Speaking at a public hearing of the Senate Committee on Ways and Means, PTI president Jericho Nograles referenced Euromonitor data estimating that illicit tobacco products could make up 19% of the domestic market in 2025. He pointed out that Mindanao is particularly affected, with illicit cigarettes comprising 51% of sales in the region, and some areas experiencing rates exceeding 90%.
“By pausing the annual excise tax increases, the prices of legitimate products such as cigarettes can stabilize and decrease the incentive for consumers to purchase illicit smuggled products,” Nograles said. “The second reason is the moratorium period can also strengthen enforcement measures against illicit trade.”
In the Philippines, an excise tax of PHP60 (US$1.06) is imposed on a pack of 20 cigarettes, while vape products are taxed at PHP54.60 (US$0.96) per milliliter for salt nicotine and PHP63 (US$1.12) per 10 milliliters for classic nicotine.

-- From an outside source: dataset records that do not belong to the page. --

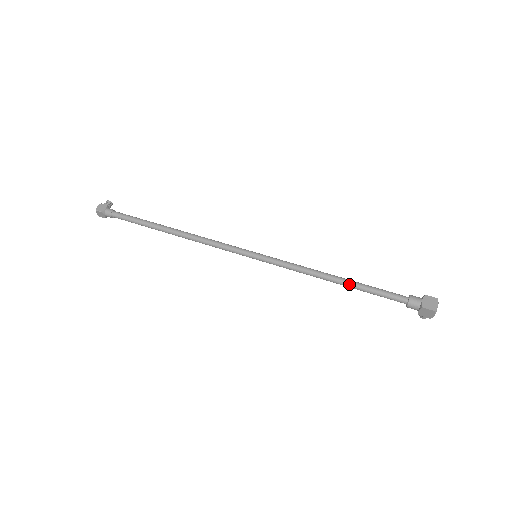
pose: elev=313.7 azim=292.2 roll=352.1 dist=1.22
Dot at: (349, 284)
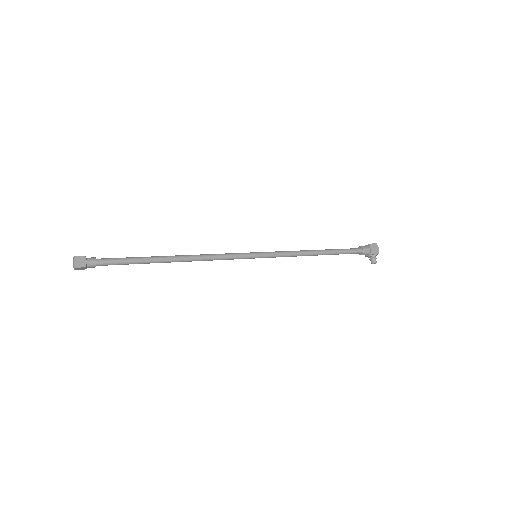
Dot at: (326, 250)
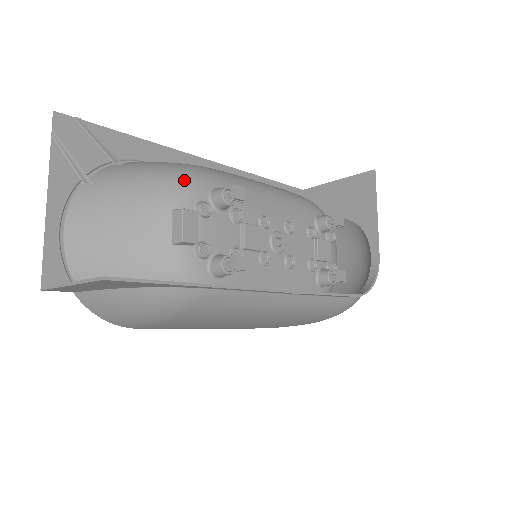
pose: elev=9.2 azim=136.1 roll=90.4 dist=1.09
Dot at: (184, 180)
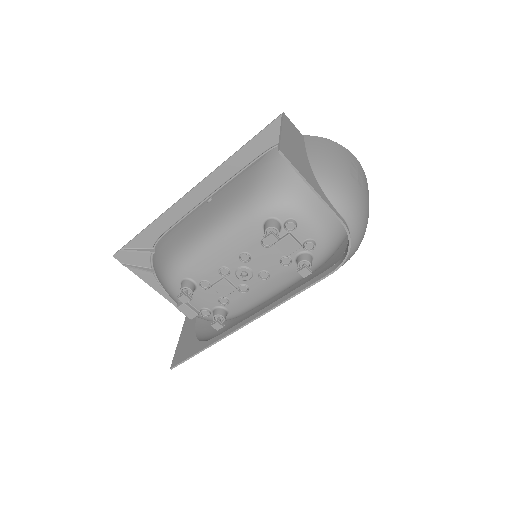
Dot at: (168, 284)
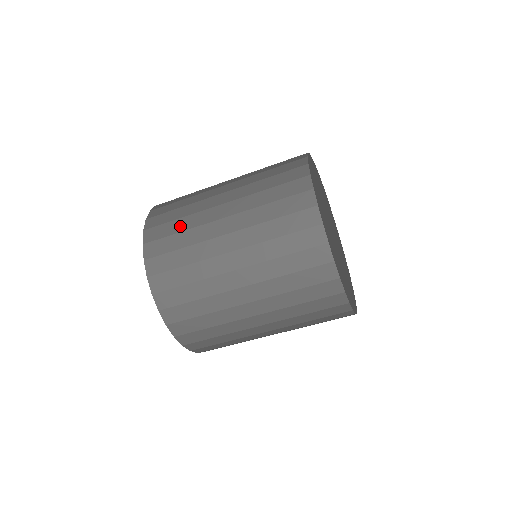
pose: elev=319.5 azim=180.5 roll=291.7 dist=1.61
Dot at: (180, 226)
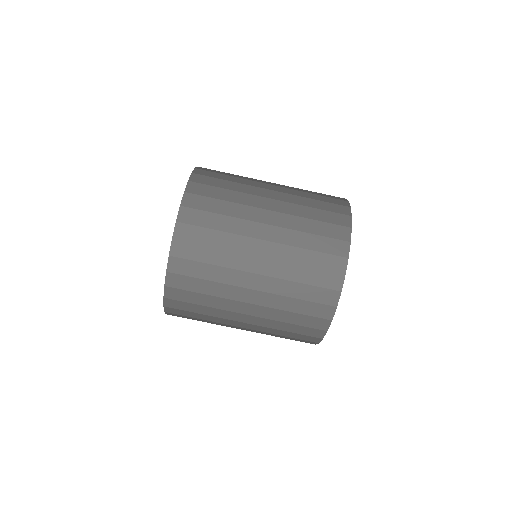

These rates are in accordance with the excise tax schedule set by the Bureau of Customs for 2024.
Nograles also referenced Singapore's implementation of a similar moratorium, which he claimed ultimately led to an increase in tax revenue.
Additionally, PTI is urging the government to review the tax system and establish a single excise tax rate for all vapor products to streamline collection and enforcement, he added.
“Illicit tobacco trade created imbalanced and inequitable conditions against the legitimate tobacco industry,” Nograles said. “The tobacco industry is happy to pay taxes so long as the illicit trade is kept at bay, as it undermines so many other government efforts.”